Regardez d’abord autour de vous
À remarquer
- La grande arche d’entrée
- Le toit de verre
- Le mur de brique
- Le mur de pierre
L’histoire du lieu
En mille neuf cent quatre-vingt-sept, l’architecte Moshe Safdie proposa de démolir l’immeuble résidentiel New Sherbrooke, qui se trouvait ici, et de construire à sa place un nouveau bâtiment du Musée des beaux-arts de Montréal. Ses commanditaires voulaient doubler les surfaces d’exposition et déplacer l’entrée principale de ce côté-ci de la rue. Cela aurait formé un immense volume juste en face de l’ancienne galerie du musée, avec ses colonnes de marbre blanc.
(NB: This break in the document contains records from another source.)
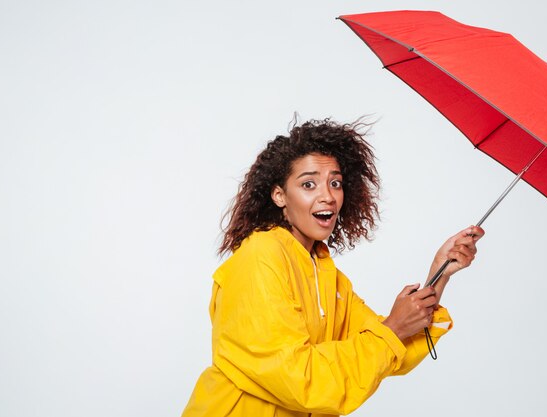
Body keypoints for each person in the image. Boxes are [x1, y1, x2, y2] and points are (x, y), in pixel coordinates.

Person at [182, 118, 484, 417]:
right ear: (279, 195)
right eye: (308, 184)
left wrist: (439, 274)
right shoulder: (260, 257)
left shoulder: (328, 275)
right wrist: (391, 328)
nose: (327, 195)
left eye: (335, 183)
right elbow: (299, 379)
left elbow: (389, 350)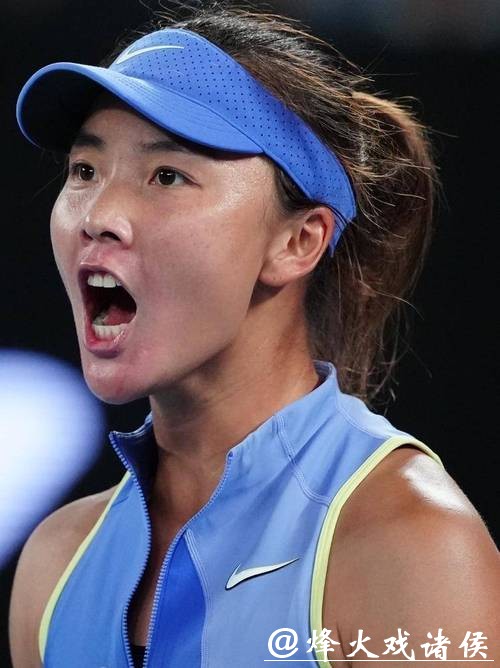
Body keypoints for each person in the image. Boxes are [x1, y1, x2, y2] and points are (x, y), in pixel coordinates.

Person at [9, 3, 499, 667]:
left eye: (167, 176)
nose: (98, 215)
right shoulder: (55, 564)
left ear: (298, 242)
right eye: (85, 171)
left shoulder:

À cette époque, le musée était installé rue Sherbrooke depuis déjà soixante-quinze ans. En mille neuf cent douze, l’Association des beaux-arts de Montréal, association privée de collectionneurs dont est issu le musée actuel, s’y était installée. La collection continuait de s’agrandir, et les grandes expositions exigeaient des salles qui ne suffisaient déjà plus dans l’ancien bâtiment.
L’agrandissement était défendu par Bernard Lamarre, président du conseil du musée, ingénieur en génie civil et entrepreneur. Il convainquit le financier et collectionneur Paul Desmarais de verser une somme importante qui permit de lancer le projet. Le nouveau bâtiment fut ensuite nommé pavillon Jean-Noël-Desmarais, en mémoire du père de Paul, avocat et entrepreneur de Sudbury.
Le premier projet de Safdie suscita une opposition. L’architecte et défenseuse du patrimoine urbain Phyllis Lambert, Héritage Montréal et le maire Jean Doré exigèrent la préservation de New Sherbrooke. Ce n’était pas l’âge du bâtiment en soi qui les inquiétait : construit en mille neuf cent cinq, cet immeuble résidentiel préservait l’échelle de toute cette partie de la rue. Si on le supprimait, la masse imposante du nouveau musée aurait écrasé les bâtiments voisins.
Après une discussion publique, Safdie remania le projet. Deux murs extérieurs de New Sherbrooke furent conservés, et de nouveaux espaces furent aménagés derrière eux. L’architecte conserva la grande arche d’entrée et le toit de verre au-dessus du vestibule, mais divisa le bâtiment pour qu’il ne ressemble pas à un mur continu. En mille neuf cent quatre-vingt-onze, le pavillon ouvrit : on y aménagea l’entrée principale, des salles pour les grandes expositions temporaires, des espaces pour l’art contemporain, des ateliers et des réserves.
La rue coupait néanmoins le musée en deux. Paul Desmarais et le conseil du musée insistèrent pour construire un passage souterrain, et Lamarre obtint huit millions de dollars de chacun, du gouvernement fédéral et de la province de Québec. Désormais, depuis le pavillon Desmarais, on peut passer sous la rue Sherbrooke pour rejoindre le bâtiment de mille neuf cent douze en marbre blanc.
Le mur de brique et le mur de pierre près de la nouvelle arche sont les deux côtés subsistants de New Sherbrooke. Il n’y a plus d’appartements derrière eux : derrière l’ancienne façade commencent les salles du musée, et sous la chaussée, le passage se prolonge vers la première galerie de cette rue.
Sur place
Jusqu’au 6 septembre 2026, tous les jours 10:00–17:00, le mercredi 10:00–21:00 ; la collection permanente est fermée le mercredi soir ; vérifié le 2026-06-29.
Vérifié : 29 juin 2026. Vérifiez la source officielle avant votre visite.Les expositions demandent du temps à part, alors ne les ajoutez pas automatiquement à une promenade fatigante. Même de l’extérieur, vous pouvez comparer la façade du musée avec les hôtels particuliers et les bâtiments universitaires des arrêts précédents.